Saturday 31 May 2014

Kenya’s Equity Bank enters mobile banking arena


Equity bank will officially wade into the mobile banking market beginning July this year, a move that is expected to shake the telecoms market.

The bank will open a platform that allows itr customers make payments and cash transfers from their mobile phones under its recently awarded Mobile Virtual Network Operators (MVNO) license.

To this end, Equity is issuing all its customers free SIM cards to register for the service through which the bank also plans to disburse short-term loans to its customers at an interest rate of between one per cent and two per cent per month, compared to an average market rate of five per cent. continue...




“Equity Bank staff will begin trialing the MVNO service today as the final round of testing before the service goes live to the public in July 2014,” said the Equity Bank chief executive James Mwangi.
Safaricom’s M-Shwari customers are charged 7.5 per cent per month and most card-based lenders in the local market charge about five per cent per month.

What may make the likes of Safaricom further shudder is the fact that Equity bank customers will pay a maximum charge of Sh25 to send any amount of money within the network, compared to the Sh125 fee the telecoms operators charge users to transfer the maximum Sh70,000 within their network.

Effectively Safaricom’s popular M-Pesa service will face stiff challenge since Equity bank intends to disburse loans and offer cash transfer services for the lender’s eight million customers on its service.
“We are first in Kenya, first in Africa to offer a full banking suite through an MVNO. Our partnership with Airtel will enable us to roll out similar products in Uganda and Rwanda where we both have operations,” said Mwangi.

In preparation for roll out, Equity Bank has already put in a 300 seat customer contact center fully integrated with voice and social media and operational 24 hours 7 days a week.

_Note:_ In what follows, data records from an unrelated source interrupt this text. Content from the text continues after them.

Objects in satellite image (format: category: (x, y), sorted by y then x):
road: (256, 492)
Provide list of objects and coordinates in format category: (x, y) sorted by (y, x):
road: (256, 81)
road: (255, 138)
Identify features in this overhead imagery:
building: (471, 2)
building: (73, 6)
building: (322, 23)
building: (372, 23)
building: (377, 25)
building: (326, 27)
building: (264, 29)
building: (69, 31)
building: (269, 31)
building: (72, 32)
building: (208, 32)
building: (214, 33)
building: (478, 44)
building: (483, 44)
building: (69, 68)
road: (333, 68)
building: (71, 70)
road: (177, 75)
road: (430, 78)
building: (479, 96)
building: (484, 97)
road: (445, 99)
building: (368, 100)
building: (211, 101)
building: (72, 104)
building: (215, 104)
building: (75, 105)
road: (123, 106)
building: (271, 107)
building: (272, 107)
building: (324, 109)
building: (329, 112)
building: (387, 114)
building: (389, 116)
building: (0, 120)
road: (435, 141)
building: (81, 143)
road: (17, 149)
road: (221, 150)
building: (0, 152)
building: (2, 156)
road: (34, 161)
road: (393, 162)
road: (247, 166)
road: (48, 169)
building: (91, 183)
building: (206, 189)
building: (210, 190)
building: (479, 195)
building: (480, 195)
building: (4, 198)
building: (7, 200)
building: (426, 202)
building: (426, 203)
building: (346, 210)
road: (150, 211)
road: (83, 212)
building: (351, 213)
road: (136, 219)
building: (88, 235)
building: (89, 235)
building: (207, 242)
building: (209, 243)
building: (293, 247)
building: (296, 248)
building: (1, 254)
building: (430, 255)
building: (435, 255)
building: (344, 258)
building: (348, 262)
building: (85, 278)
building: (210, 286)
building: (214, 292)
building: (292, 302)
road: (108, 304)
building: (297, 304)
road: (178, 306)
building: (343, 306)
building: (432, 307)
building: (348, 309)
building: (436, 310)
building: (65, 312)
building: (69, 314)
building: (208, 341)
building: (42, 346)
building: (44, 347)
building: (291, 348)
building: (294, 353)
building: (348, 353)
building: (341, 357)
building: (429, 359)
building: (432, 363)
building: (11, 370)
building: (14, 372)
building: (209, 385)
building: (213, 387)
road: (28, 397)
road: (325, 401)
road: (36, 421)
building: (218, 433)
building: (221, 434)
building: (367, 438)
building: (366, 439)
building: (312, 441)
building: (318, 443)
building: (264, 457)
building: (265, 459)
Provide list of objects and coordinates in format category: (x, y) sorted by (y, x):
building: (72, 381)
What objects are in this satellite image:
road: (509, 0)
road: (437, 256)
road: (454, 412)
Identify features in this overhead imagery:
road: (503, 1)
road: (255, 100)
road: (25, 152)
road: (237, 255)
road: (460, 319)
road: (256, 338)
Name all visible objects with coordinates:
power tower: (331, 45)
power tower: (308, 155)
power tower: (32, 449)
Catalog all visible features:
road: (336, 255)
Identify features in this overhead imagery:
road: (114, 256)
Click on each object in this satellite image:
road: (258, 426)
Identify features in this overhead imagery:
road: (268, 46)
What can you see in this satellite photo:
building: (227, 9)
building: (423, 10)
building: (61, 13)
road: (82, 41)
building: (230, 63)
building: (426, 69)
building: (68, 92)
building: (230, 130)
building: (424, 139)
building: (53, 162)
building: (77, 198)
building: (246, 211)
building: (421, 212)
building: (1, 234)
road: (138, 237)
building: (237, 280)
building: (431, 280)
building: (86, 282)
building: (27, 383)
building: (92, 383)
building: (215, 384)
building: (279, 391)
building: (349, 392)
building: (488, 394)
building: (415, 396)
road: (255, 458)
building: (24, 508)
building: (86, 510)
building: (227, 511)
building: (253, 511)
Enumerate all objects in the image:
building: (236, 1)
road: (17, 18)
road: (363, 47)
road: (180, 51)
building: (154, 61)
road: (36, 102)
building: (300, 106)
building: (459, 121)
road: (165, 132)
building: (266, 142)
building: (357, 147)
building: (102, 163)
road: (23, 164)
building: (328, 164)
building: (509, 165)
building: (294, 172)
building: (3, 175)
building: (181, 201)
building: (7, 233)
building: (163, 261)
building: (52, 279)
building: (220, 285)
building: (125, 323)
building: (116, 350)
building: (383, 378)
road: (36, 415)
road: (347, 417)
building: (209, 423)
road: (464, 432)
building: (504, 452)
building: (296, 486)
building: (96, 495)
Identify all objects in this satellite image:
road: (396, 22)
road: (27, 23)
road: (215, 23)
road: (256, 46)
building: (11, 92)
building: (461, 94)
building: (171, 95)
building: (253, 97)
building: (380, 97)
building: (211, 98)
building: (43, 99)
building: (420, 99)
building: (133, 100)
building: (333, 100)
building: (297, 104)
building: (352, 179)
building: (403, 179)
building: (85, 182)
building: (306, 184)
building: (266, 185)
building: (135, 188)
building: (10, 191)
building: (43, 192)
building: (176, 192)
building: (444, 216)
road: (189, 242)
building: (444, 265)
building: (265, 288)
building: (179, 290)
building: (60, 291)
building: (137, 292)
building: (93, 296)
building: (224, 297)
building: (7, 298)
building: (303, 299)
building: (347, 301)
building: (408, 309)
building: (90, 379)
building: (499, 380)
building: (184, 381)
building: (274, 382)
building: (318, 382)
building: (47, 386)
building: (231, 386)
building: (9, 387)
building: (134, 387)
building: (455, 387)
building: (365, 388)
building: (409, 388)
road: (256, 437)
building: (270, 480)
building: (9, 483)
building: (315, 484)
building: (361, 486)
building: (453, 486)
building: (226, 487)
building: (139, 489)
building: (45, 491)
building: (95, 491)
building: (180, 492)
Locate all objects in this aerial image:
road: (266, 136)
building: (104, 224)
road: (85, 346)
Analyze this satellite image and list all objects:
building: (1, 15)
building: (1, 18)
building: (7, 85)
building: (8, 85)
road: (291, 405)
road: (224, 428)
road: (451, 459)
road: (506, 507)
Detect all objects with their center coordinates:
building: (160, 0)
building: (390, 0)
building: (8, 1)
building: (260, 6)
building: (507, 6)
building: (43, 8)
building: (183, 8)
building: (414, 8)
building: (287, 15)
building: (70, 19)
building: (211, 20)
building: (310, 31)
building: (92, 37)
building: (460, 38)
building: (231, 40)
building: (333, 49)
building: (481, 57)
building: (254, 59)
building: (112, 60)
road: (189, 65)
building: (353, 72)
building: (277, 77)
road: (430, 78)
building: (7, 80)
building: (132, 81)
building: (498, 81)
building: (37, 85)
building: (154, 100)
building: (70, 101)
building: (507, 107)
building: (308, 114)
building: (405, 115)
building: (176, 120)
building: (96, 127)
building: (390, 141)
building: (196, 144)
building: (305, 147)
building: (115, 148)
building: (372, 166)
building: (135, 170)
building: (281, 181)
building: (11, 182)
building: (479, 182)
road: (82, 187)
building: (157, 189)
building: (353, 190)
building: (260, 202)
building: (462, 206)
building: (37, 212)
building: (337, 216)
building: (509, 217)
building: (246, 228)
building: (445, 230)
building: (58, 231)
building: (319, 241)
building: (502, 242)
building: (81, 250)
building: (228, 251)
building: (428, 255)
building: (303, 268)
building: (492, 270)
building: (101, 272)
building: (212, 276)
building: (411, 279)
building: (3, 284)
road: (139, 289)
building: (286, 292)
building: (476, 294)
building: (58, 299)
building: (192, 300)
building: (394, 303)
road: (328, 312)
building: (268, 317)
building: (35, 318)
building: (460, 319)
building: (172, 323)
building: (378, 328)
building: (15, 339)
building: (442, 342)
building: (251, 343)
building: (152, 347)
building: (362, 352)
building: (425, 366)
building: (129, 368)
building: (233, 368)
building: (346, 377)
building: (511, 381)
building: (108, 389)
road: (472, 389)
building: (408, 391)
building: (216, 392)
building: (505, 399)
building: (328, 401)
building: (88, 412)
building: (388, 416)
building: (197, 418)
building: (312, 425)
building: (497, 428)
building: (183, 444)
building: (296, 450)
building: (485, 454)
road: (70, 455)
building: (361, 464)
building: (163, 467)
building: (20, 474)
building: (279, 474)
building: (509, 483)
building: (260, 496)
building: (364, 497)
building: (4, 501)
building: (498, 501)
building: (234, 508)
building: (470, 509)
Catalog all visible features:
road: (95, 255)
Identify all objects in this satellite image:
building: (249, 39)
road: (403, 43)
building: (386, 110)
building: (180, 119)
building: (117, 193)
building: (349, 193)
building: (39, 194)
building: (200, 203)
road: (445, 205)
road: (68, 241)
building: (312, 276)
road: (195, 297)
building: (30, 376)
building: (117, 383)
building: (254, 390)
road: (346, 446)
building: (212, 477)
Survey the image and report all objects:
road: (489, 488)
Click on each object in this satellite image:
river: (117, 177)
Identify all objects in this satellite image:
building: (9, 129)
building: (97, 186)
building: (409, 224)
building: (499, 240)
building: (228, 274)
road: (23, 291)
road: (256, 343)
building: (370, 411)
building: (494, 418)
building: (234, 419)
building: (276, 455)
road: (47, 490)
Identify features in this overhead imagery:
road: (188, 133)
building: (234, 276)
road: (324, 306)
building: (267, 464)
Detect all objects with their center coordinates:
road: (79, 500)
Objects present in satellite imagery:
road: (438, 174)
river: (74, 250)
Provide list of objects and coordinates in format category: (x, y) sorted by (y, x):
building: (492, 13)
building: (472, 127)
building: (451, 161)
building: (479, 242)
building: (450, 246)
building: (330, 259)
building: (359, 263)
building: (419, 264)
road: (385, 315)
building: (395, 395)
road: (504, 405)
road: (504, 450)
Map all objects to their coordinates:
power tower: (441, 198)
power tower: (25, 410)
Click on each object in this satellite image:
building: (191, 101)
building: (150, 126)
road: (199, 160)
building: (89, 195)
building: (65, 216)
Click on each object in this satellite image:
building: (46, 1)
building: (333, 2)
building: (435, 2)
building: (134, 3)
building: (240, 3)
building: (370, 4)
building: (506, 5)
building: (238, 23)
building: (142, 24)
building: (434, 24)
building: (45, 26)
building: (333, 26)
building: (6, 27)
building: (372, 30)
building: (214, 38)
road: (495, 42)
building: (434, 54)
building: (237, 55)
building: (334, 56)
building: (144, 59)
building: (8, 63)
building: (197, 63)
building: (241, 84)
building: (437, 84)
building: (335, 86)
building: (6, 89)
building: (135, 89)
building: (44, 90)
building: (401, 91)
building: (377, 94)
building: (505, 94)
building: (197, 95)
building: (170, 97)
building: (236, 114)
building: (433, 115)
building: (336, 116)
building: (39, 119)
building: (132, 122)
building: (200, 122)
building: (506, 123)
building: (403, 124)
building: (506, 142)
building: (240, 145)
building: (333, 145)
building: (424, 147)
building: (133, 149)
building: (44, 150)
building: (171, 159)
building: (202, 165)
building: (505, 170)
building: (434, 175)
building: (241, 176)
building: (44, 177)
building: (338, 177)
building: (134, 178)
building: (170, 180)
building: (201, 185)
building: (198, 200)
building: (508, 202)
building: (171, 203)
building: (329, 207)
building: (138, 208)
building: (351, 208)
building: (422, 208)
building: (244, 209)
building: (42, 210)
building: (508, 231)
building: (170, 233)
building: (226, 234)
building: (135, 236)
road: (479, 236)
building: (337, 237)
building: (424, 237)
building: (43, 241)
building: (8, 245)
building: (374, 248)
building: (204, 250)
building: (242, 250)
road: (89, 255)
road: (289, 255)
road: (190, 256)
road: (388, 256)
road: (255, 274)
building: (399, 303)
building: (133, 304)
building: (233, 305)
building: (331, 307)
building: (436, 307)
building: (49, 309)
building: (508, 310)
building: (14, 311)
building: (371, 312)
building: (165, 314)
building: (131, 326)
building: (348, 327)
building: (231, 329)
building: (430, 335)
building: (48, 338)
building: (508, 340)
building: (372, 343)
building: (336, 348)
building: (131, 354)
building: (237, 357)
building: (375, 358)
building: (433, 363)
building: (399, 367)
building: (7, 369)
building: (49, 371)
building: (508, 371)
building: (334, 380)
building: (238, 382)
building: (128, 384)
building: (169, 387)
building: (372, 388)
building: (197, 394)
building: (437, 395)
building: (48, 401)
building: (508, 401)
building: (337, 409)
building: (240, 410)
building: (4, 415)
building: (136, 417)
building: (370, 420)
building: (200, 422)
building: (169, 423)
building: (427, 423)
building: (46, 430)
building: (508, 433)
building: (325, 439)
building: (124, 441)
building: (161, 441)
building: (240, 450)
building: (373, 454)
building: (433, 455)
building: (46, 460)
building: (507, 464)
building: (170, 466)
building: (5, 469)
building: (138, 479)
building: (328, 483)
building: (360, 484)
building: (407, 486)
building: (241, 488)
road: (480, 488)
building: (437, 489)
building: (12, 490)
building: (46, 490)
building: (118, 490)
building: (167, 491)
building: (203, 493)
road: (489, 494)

“Equity MVNO will simply mirror all its banking services into the mobile phone. By linking the account to the mobile phone, customers can apply for loans, move money into and from their bank accounts and pay bills. Customers will be able to carry out cross border transactions from their mobile phones. They will receive international remittances onto their accounts and access through their mobile phone numbers, Equity Agents, ATMs or branches,” said Mwangi.